■ **List of tasks**
A. Reproduce the sample size text word for word, from "Finally, the third" up to and including "instead of posttest-only.".
B. Resume the sample size text, picking up right after its final sentence.

■ **Text for analysis**
Scenario | One Wave | Two Waves | ||||
---|---|---|---|---|---|---|
Predicted N Required |
Simulated N Required |
Predicted N Required |
Simulated N Required |
|||
Odds Ratio | MPB | CPB | MPB | CPB | ||
Pre-post correlation 0.06 | ||||||
1.5 | 1152 | 1154 | 1157 | 1149 | 1087 | 1153 |
2 | 414 | 415 | 413 | 413 | 389 | 412 |
3 | 176 | 176 | 167 | 175 | 165 | 165 |
Pre-post correlation 0.3 | ||||||
1.5 | 1209 | 1211 | 1210 | 1090 | 1040 | 1091 |
2 | 408 | 408 | 411 | 368 | 351 | 371 |
3 | 175 | 175 | 169 | 159 | 151 | 152 |
Pre-post correlation 0.6 | ||||||
1.5 | 1192 | 1191 | 1182 | 753 | 735 | 745 |
2 | 430 | 429 | 431 | 277 | 270 | 269 |
3 | 176 | 176 | 172 | 118 | 115 | 109 |
The second motivating question concerns the extent that the estimated sample size changes by using the CPB versus the MPB sample size formulas. As in the first simulation experiment, we found the MPB approach and CPB approach to be practically equivalent in the posttest-only case. In the pretest–posttest case, the MPB approach was found to be slightly conservative and the CPB approach was found to be slightly anticonservative, probably making the MPB approach the safer choice.
Finally, the third question motivating this experiment concerned the extent to which the required sample size can be reduced by taking the pretest–posttest correlation into account. The results indicate that taking pretest–posttest correlation into account reduces the required sample size. As would be expected from the previous simulation experiment, results showed that the required sample size for adequate power can be reduced dramatically (possibly by hundreds of participants) by employing a pretest–posttest approach instead of posttest-only.

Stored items
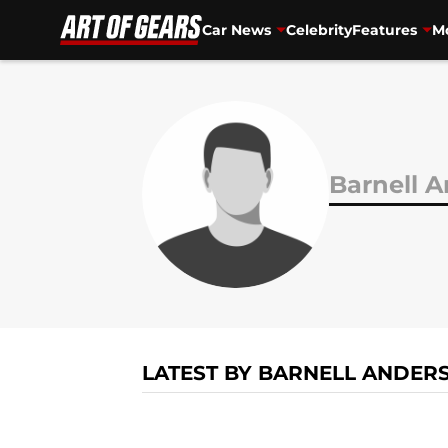
Car News
Celebrity
Features
Mo
Skip to main content
Barnell 
LATEST BY BARNELL ANDER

■ **Results in order**
A.
Finally, the third question motivating this experiment concerned the extent to which the required sample size can be reduced by taking the pretest–posttest correlation into account. The results indicate that taking pretest–posttest correlation into account reduces the required sample size. As would be expected from the previous simulation experiment, results showed that the required sample size for adequate power can be reduced dramatically (possibly by hundreds of participants) by employing a pretest–posttest approach instead of posttest-only.

B.
Discussion
The current manuscript addresses an important gap in planning resources for SMART studies by providing new sample size simulation procedures, as well as approximate asymptotic sample size formulas, for SMARTs with binary outcomes. These sample size resources enable researchers to consider the inclusion of a pretest when calculating sample size requirements for comparing adaptive interventions. Two simulation experiments show that the new formulas perform well under various realistic scenarios. Given the increased uptake of SMART studies in behavioral science (see Ghosh et al., 2020; Nahum-Shani et al., 2022) and the high prevalence of binary outcome data in many domains of psychological and behavioral health research, the proposed sample size formulas have the potential to contribute to the development of adaptive interventions across multiple fields.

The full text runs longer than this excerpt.